Fish habitats are in fluctuation. Climate change plays a role on where fish live, the size of fish populations, and the location of future fishing grounds. As marine ecosystems change with warming ocean temperatures, will seafood still be on the dinner menu? Learn more on "The Discovery Files."

Credit: National Science Foundation

Fish on the Menu?

This is The Discovery Files, from the U.S. National Science Foundation.

The commercial and recreational fishing industries provide 1.8 million jobs in the U.S. and generate over $255 billion per year.

We are the world's 2nd largest consumer of seafood, consuming 6.3 billion pounds annually, but productive fish species are in decline and could affect what's for dinner.

Supported by NSF, researchers at Rutgers University are studying how warming oceans are impacting marine predator and prey interactions.

While previous research focused on the impact of climate change on individual species, this new study took into account the interaction between species within the food chain.

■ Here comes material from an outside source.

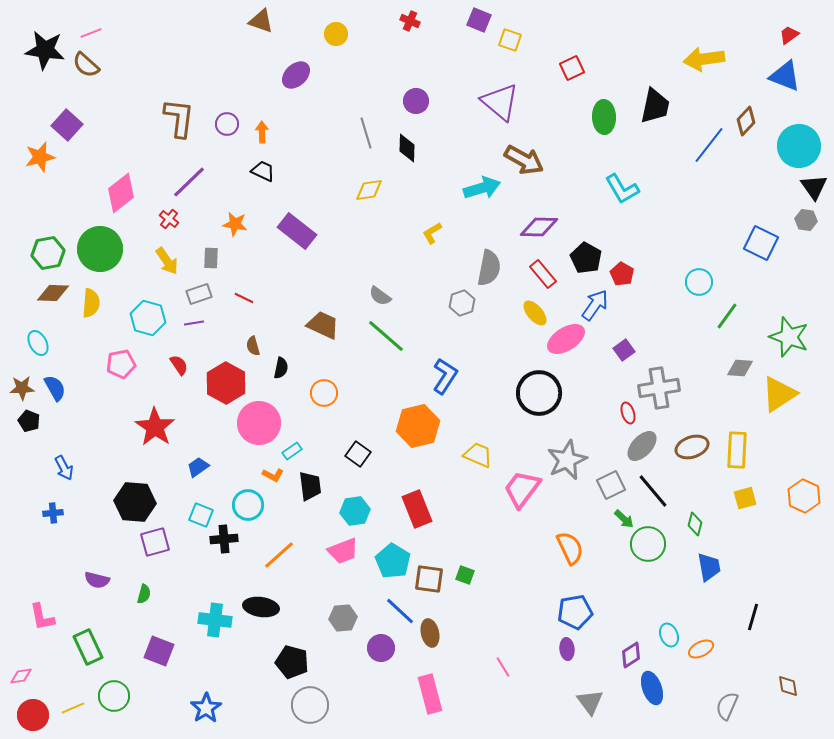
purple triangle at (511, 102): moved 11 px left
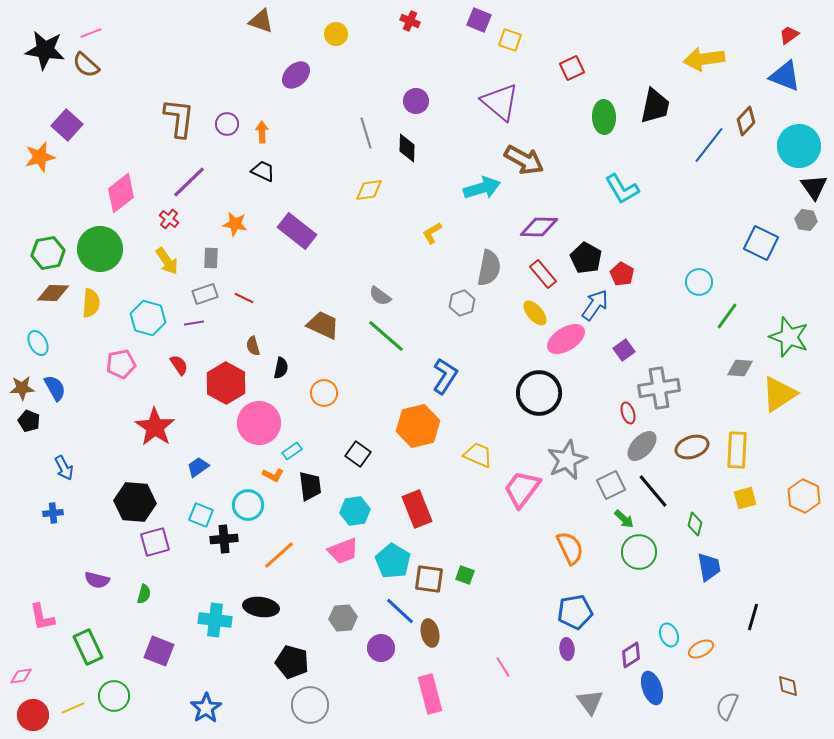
gray rectangle at (199, 294): moved 6 px right
green circle at (648, 544): moved 9 px left, 8 px down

This impact plays a role on where fish live, how abundant they are, and will affect the location of future fishing grounds where commercial companies trawl to put seafood on the menu.

This cascading food web effect will also impact how the U.S. manages its ocean resources to protect against overfishing.

The study presents a mixed picture of ocean health as the warming oceans will continue to present challenges for the marine ecosystem. Which will ultimately impact American jobs and a major food source.